__Record excerpts__
====================
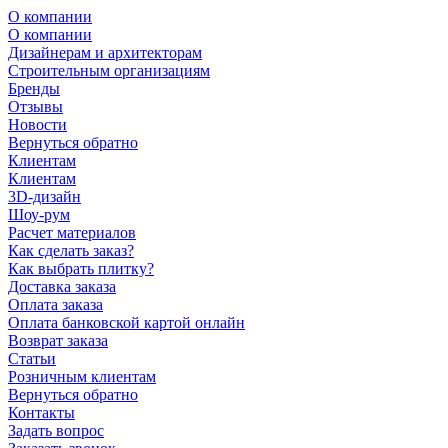
О компании
О компании
Дизайнерам и архитекторам
Строительным организациям
Бренды
Отзывы
Новости
Вернуться обратно
Клиентам
Клиентам
3D-дизайн
Шоу-рум
Расчет материалов
Как сделать заказ?
Как выбрать плитку?
Доставка заказа
Оплата заказа
Оплата банковской картой онлайн
Возврат заказа
Статьи
Розничным клиентам
Вернуться обратно
Контакты
Задать вопрос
====================
__What you need to do__
What is the number of lines in the records that include "Оплата"? Answer with that number alone.

__Response to this exercise__
2